##### Study material #####

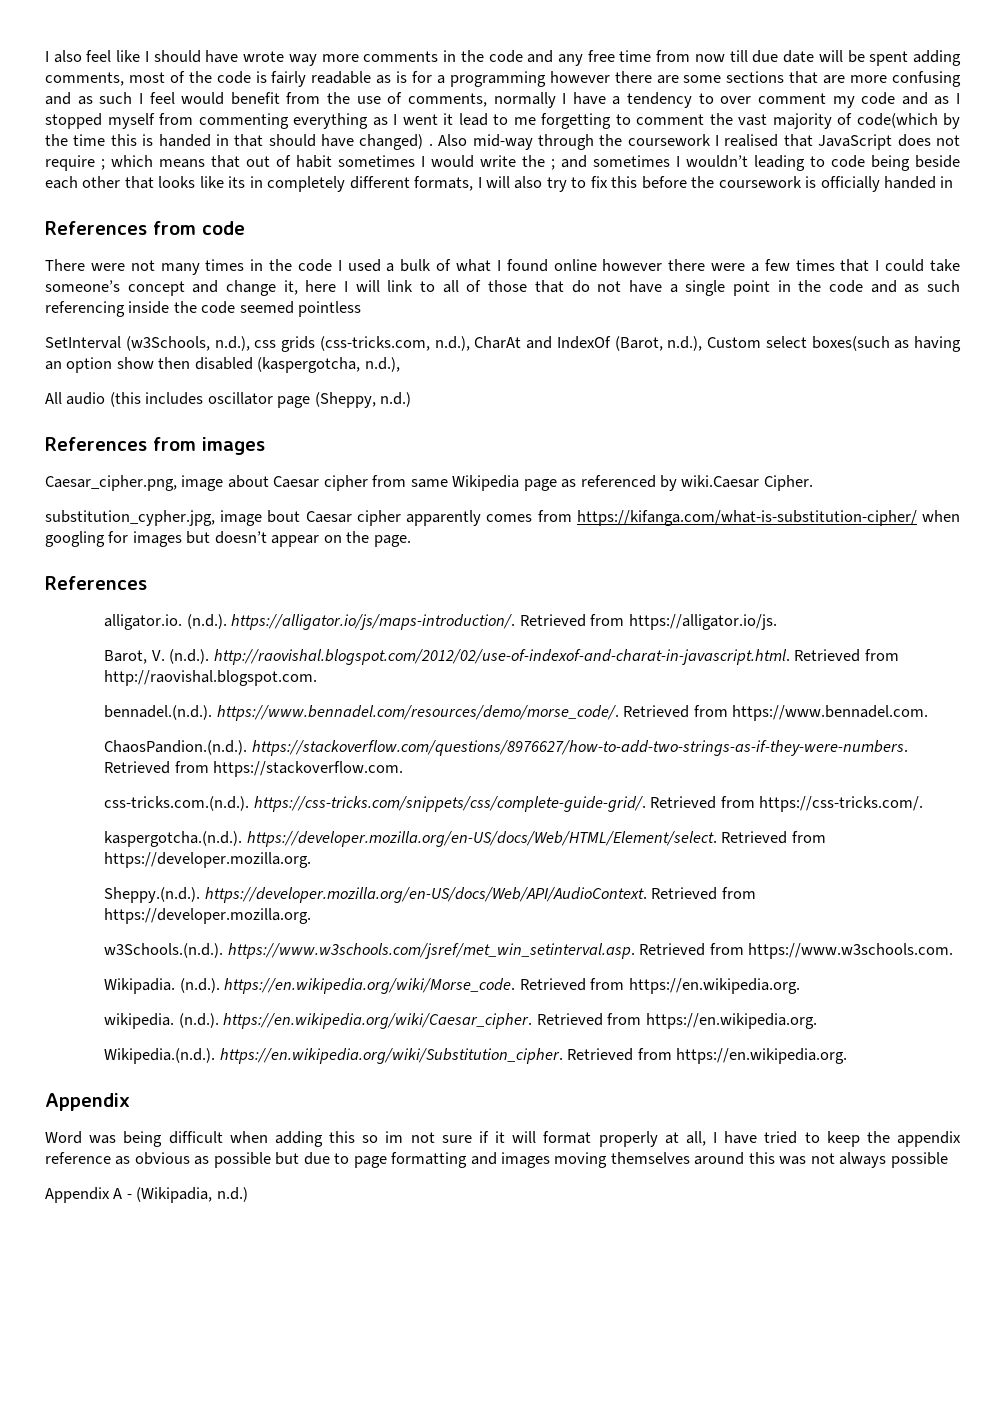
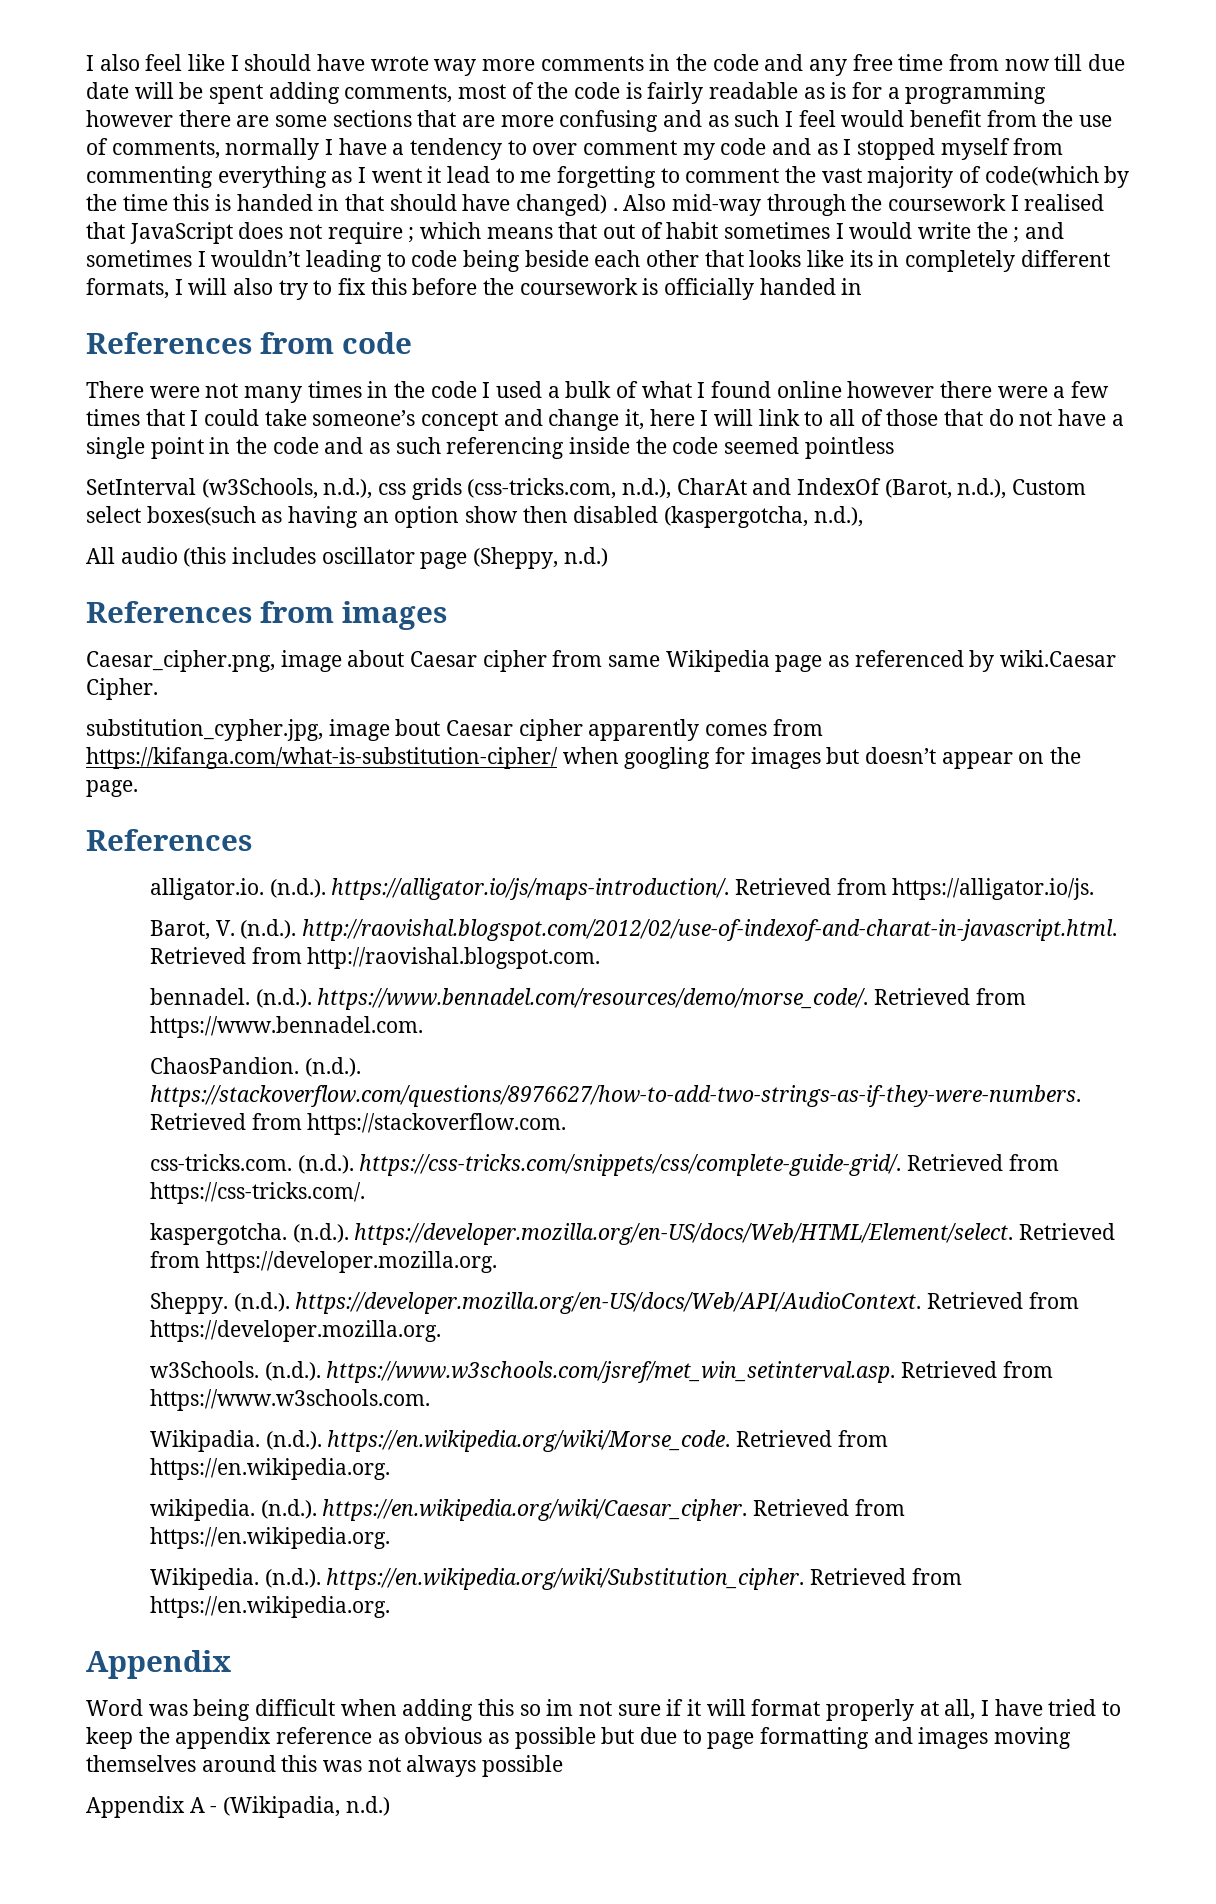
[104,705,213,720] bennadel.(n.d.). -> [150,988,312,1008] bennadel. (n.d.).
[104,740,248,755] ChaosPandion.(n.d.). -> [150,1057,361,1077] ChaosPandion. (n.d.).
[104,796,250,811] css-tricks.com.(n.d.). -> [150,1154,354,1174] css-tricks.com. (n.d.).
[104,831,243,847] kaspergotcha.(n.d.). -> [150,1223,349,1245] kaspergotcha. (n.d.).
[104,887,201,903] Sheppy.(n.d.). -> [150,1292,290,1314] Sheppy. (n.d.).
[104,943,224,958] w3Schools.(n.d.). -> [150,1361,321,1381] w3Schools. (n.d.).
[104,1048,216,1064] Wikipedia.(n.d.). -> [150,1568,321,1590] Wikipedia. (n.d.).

#####
##### Study material #####

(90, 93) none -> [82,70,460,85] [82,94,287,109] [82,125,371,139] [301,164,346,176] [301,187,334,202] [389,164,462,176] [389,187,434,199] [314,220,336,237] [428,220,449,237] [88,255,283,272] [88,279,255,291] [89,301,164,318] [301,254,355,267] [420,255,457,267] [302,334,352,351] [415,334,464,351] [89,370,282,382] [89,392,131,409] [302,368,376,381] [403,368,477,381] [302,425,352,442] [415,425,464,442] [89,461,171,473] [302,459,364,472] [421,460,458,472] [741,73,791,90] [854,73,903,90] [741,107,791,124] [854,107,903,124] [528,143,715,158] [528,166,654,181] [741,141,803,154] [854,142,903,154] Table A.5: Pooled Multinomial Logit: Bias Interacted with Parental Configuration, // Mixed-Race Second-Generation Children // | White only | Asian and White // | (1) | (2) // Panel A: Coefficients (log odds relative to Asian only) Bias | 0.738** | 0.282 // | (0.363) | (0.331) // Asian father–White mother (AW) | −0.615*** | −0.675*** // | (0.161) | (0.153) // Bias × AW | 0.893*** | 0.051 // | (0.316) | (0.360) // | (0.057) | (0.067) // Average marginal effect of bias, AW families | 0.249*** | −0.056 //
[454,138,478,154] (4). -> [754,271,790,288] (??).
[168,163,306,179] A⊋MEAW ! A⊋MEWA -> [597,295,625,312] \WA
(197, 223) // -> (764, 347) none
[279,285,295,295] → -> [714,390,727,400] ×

#####

> _Task item_: Going back over the entries above, copy word for word every line from the one that has "(90, 93) none" on through the one that has "[279,285,295,295] → -> [714,390,727,400] ×".

> _Solution_:
(90, 93) none -> [82,70,460,85] [82,94,287,109] [82,125,371,139] [301,164,346,176] [301,187,334,202] [389,164,462,176] [389,187,434,199] [314,220,336,237] [428,220,449,237] [88,255,283,272] [88,279,255,291] [89,301,164,318] [301,254,355,267] [420,255,457,267] [302,334,352,351] [415,334,464,351] [89,370,282,382] [89,392,131,409] [302,368,376,381] [403,368,477,381] [302,425,352,442] [415,425,464,442] [89,461,171,473] [302,459,364,472] [421,460,458,472] [741,73,791,90] [854,73,903,90] [741,107,791,124] [854,107,903,124] [528,143,715,158] [528,166,654,181] [741,141,803,154] [854,142,903,154] Table A.5: Pooled Multinomial Logit: Bias Interacted with Parental Configuration, // Mixed-Race Second-Generation Children // | White only | Asian and White // | (1) | (2) // Panel A: Coefficients (log odds relative to Asian only) Bias | 0.738** | 0.282 // | (0.363) | (0.331) // Asian father–White mother (AW) | −0.615*** | −0.675*** // | (0.161) | (0.153) // Bias × AW | 0.893*** | 0.051 // | (0.316) | (0.360) // | (0.057) | (0.067) // Average marginal effect of bias, AW families | 0.249*** | −0.056 //
[454,138,478,154] (4). -> [754,271,790,288] (??).
[168,163,306,179] A⊋MEAW ! A⊋MEWA -> [597,295,625,312] \WA
(197, 223) // -> (764, 347) none
[279,285,295,295] → -> [714,390,727,400] ×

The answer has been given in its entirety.